The response should hold each line from the entries below where "APPROVAL" is found.
*****
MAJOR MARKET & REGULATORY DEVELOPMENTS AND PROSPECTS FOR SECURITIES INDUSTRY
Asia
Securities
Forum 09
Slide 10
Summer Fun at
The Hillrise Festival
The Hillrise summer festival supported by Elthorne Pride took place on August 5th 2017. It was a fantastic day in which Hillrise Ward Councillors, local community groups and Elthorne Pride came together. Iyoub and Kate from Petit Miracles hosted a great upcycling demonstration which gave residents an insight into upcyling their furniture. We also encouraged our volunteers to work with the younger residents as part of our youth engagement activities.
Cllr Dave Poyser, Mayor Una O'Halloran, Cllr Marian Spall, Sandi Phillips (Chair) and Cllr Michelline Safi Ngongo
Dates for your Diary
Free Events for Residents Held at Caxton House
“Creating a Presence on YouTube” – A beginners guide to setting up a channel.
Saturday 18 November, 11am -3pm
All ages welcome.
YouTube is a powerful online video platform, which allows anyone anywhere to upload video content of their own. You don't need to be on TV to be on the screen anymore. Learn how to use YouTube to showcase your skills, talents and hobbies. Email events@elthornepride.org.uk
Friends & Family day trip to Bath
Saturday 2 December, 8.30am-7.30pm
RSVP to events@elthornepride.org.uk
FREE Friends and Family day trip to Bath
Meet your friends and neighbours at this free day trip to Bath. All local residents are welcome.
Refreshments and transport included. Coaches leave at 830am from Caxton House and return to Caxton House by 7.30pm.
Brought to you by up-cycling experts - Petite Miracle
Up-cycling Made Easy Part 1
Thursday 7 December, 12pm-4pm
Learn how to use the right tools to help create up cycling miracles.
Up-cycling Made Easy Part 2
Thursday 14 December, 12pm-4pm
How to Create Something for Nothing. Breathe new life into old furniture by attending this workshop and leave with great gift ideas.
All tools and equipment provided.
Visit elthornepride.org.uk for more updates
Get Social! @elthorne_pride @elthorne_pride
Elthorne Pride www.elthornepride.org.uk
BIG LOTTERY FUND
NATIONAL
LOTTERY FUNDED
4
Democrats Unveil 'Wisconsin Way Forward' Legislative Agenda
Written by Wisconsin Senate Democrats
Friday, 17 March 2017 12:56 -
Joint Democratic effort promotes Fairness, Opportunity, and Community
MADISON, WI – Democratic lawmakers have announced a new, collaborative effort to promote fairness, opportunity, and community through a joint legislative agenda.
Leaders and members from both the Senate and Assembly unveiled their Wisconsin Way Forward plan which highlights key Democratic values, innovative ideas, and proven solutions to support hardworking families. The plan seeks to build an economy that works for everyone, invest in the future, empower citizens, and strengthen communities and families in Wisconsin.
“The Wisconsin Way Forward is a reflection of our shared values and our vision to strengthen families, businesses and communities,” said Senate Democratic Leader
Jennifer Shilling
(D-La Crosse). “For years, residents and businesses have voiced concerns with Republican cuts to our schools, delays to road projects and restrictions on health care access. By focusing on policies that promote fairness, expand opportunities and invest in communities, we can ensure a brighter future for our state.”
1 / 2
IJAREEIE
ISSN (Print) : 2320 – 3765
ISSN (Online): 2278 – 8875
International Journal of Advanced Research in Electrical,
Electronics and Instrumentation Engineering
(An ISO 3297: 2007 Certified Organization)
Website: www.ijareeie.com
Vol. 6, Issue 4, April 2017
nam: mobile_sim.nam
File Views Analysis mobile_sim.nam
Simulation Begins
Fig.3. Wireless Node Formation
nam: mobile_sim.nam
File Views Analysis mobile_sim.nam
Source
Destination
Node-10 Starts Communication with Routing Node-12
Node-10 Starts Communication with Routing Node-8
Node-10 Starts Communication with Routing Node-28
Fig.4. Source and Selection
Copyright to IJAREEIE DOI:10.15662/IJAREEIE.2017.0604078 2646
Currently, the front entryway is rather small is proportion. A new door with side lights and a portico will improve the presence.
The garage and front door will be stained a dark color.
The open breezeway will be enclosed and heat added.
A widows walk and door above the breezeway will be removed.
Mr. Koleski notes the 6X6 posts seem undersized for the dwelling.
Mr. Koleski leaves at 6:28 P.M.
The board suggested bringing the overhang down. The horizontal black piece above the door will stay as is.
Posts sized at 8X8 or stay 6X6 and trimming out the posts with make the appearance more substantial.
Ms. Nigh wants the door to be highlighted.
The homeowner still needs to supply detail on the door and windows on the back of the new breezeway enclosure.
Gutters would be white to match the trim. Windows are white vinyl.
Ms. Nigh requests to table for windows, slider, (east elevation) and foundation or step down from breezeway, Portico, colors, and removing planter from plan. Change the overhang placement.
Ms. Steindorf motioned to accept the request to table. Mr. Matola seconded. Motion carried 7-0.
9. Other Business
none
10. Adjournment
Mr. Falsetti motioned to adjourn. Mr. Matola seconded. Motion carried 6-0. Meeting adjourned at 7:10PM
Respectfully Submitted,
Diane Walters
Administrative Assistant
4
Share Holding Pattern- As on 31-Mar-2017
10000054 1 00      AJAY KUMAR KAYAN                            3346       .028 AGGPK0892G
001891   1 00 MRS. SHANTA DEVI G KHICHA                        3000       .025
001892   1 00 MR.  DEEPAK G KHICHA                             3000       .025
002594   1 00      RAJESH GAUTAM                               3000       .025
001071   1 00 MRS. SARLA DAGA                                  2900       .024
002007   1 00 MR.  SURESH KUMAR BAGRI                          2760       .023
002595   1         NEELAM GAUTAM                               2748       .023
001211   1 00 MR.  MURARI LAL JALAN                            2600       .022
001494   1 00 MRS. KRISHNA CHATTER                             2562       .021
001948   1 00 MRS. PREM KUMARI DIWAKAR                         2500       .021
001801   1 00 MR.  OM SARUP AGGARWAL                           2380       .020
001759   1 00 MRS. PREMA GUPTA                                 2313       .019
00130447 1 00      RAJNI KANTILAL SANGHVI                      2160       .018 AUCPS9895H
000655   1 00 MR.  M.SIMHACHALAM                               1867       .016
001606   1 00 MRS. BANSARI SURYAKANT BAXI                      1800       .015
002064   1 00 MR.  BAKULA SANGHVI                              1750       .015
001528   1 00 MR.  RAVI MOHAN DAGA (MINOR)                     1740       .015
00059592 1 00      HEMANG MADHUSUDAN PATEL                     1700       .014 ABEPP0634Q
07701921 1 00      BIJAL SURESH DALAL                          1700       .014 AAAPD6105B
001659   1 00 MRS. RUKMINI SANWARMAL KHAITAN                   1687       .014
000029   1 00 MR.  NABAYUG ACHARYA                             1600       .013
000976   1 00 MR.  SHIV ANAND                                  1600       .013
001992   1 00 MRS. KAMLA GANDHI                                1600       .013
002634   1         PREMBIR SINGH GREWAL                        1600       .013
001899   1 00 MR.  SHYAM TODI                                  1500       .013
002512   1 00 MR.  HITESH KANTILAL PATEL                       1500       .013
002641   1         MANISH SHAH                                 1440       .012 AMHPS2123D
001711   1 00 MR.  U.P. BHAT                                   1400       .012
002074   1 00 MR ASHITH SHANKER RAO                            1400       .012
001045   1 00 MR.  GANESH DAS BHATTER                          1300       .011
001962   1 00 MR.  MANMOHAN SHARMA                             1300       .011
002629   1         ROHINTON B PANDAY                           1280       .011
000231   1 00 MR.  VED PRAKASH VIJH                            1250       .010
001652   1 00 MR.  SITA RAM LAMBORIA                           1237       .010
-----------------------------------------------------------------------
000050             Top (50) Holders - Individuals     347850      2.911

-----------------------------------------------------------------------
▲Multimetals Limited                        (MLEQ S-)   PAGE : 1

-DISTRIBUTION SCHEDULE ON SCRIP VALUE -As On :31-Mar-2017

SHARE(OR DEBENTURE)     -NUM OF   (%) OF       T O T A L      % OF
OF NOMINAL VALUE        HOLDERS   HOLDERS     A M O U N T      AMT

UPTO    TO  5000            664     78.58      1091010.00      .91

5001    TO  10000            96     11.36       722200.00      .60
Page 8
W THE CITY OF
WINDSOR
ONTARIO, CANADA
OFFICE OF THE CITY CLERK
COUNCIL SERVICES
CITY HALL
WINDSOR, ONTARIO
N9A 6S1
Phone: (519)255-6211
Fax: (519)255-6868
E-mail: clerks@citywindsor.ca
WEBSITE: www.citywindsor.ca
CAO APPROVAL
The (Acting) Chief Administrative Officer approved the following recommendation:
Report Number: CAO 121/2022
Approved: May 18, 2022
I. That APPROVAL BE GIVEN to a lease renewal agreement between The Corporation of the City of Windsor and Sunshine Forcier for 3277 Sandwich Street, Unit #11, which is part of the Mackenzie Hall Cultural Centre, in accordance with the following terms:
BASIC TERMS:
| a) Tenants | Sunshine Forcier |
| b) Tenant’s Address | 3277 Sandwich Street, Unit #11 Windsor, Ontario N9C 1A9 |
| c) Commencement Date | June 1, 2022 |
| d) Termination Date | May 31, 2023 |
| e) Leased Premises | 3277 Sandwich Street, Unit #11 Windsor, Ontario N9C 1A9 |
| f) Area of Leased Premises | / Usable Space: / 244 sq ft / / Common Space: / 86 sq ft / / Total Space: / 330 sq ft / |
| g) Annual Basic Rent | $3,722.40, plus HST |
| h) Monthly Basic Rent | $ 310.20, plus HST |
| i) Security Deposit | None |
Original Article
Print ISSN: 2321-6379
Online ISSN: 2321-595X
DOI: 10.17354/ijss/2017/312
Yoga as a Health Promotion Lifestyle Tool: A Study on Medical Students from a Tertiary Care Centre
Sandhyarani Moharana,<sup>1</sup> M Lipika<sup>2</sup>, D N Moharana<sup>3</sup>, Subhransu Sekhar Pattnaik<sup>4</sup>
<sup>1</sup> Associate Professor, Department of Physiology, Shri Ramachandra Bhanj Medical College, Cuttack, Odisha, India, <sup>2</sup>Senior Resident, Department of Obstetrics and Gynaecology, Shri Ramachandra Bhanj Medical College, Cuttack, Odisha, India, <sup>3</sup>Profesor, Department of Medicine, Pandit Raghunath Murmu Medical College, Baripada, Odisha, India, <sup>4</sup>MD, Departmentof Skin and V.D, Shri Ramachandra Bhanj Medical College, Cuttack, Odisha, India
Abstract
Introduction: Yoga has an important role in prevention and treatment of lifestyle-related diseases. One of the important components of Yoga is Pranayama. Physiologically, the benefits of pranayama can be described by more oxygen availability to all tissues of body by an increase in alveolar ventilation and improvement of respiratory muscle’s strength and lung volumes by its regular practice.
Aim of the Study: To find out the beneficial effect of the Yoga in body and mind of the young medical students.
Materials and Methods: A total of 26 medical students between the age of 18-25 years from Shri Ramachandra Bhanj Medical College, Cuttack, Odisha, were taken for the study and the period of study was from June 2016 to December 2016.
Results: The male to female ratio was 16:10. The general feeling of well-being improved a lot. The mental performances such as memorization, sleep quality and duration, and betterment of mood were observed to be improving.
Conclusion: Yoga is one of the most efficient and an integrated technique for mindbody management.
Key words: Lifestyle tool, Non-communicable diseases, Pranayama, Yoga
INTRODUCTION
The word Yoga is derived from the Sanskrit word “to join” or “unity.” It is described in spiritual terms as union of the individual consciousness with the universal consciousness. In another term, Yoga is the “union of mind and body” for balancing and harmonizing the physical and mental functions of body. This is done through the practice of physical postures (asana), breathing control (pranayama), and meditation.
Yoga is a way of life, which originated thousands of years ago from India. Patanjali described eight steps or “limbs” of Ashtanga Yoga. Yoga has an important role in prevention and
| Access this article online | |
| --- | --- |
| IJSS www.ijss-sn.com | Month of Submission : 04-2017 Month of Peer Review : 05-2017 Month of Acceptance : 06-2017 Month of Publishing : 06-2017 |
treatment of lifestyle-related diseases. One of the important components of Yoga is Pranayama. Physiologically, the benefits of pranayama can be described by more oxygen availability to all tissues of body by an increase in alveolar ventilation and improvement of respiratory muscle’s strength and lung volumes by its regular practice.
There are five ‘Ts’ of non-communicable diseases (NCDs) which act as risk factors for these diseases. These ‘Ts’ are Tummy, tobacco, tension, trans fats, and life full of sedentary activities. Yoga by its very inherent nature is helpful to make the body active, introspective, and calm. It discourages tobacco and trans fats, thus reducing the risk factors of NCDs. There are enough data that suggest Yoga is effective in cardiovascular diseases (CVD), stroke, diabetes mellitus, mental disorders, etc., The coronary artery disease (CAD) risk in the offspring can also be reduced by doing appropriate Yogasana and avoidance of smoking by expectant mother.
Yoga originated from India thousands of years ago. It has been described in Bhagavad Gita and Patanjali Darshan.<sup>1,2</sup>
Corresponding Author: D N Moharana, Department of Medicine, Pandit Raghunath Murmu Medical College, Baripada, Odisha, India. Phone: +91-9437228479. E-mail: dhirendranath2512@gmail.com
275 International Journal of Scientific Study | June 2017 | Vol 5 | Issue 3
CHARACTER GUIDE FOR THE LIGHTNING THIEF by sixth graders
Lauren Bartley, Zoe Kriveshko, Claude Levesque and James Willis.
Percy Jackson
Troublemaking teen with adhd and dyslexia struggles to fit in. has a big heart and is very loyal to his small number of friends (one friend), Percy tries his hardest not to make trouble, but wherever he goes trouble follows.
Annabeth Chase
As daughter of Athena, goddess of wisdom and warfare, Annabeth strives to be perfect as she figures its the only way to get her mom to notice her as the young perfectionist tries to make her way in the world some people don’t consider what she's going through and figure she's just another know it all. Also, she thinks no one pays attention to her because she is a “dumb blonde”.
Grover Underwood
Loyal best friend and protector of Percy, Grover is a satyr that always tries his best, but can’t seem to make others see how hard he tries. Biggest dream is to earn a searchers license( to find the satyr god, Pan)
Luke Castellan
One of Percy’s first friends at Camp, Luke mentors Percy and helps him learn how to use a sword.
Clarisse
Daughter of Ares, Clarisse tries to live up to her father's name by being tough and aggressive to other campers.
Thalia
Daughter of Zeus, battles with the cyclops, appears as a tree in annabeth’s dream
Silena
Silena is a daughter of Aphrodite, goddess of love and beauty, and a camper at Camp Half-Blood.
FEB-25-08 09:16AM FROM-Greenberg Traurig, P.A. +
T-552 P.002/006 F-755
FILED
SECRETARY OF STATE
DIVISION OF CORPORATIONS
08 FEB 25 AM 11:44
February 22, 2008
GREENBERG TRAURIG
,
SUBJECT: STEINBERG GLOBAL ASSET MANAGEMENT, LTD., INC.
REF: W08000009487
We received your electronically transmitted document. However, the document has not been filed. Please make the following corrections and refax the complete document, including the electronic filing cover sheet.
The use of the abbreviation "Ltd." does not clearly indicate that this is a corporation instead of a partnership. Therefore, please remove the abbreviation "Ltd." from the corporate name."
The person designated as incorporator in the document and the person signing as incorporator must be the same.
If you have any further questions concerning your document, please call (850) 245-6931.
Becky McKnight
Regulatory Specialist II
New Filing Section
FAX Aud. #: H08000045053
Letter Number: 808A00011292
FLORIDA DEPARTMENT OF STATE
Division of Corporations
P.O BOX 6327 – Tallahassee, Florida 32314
*****
* _Solved exercise_
CAO APPROVAL
I. That APPROVAL BE GIVEN to a lease renewal agreement between The Corporation of the City of Windsor and Sunshine Forcier for 3277 Sandwich Street, Unit #11, which is part of the Mackenzie Hall Cultural Centre, in accordance with the following terms:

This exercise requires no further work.